→ Ziel der Übung
Schreiben Sie alle Zeilen der folgenden Datensätze unverändert und vollständig ab. Die Bilder gehören nicht in die Abschrift.

→ Daten zur Aufgabe
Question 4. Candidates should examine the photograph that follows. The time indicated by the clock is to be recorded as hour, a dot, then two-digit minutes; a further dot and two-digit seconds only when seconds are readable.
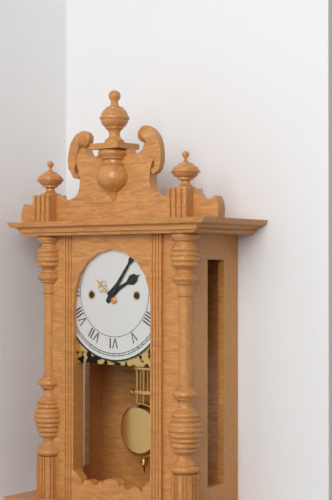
2.06
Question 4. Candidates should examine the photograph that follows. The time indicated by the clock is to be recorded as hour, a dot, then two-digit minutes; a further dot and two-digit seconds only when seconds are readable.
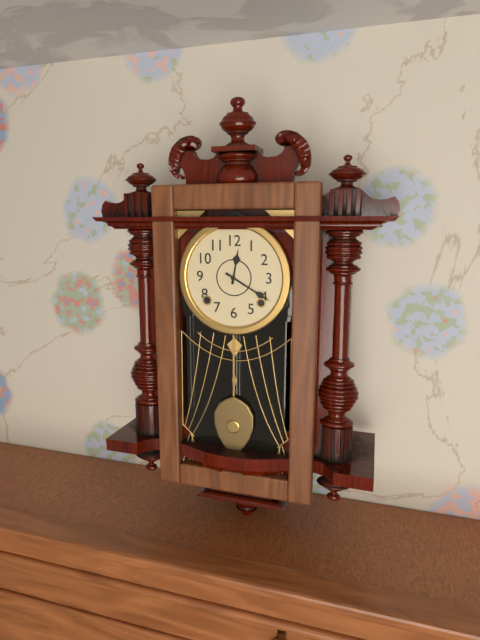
12.20
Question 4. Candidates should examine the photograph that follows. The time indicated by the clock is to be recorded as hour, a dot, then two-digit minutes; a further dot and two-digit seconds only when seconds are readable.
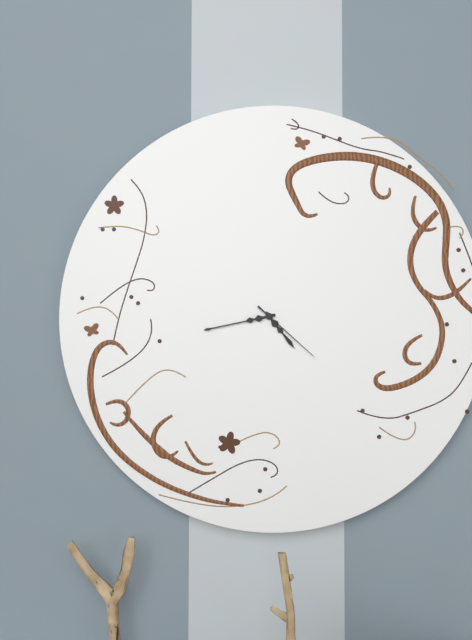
4.43.22
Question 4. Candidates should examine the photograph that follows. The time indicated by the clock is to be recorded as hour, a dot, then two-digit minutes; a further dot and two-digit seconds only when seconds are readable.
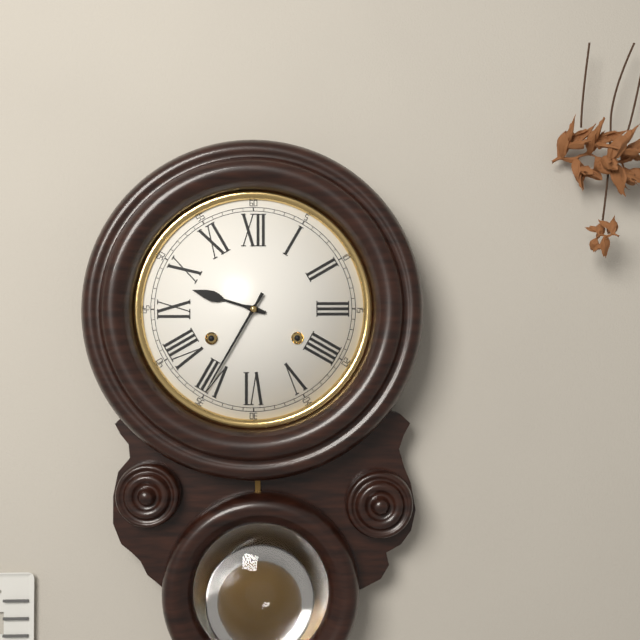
9.35
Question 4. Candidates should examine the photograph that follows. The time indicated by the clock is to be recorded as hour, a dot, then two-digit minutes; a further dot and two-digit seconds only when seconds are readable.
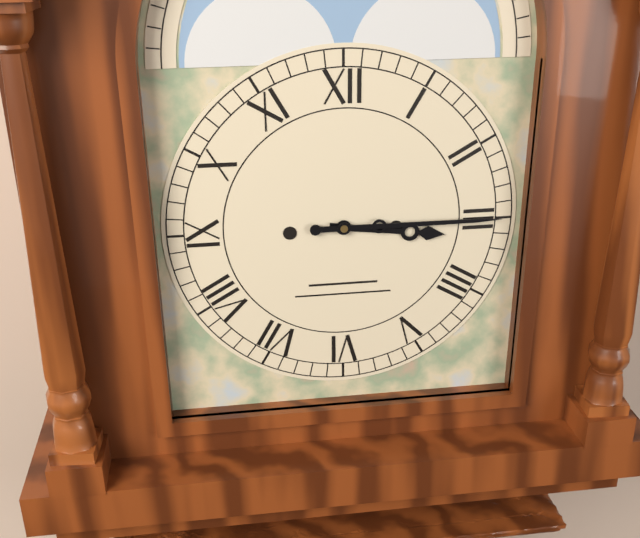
3.15
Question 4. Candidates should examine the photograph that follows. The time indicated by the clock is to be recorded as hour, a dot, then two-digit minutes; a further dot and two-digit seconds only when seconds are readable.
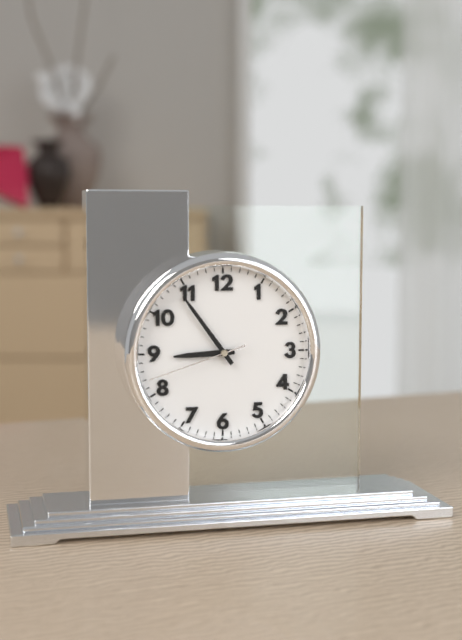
8.54.42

→ Lösung zur Übung
Question 4. Candidates should examine the photograph that follows. The time indicated by the clock is to be recorded as hour, a dot, then two-digit minutes; a further dot and two-digit seconds only when seconds are readable.
2.06
Question 4. Candidates should examine the photograph that follows. The time indicated by the clock is to be recorded as hour, a dot, then two-digit minutes; a further dot and two-digit seconds only when seconds are readable.
12.20
Question 4. Candidates should examine the photograph that follows. The time indicated by the clock is to be recorded as hour, a dot, then two-digit minutes; a further dot and two-digit seconds only when seconds are readable.
4.43.22
Question 4. Candidates should examine the photograph that follows. The time indicated by the clock is to be recorded as hour, a dot, then two-digit minutes; a further dot and two-digit seconds only when seconds are readable.
9.35
Question 4. Candidates should examine the photograph that follows. The time indicated by the clock is to be recorded as hour, a dot, then two-digit minutes; a further dot and two-digit seconds only when seconds are readable.
3.15
Question 4. Candidates should examine the photograph that follows. The time indicated by the clock is to be recorded as hour, a dot, then two-digit minutes; a further dot and two-digit seconds only when seconds are readable.
8.54.42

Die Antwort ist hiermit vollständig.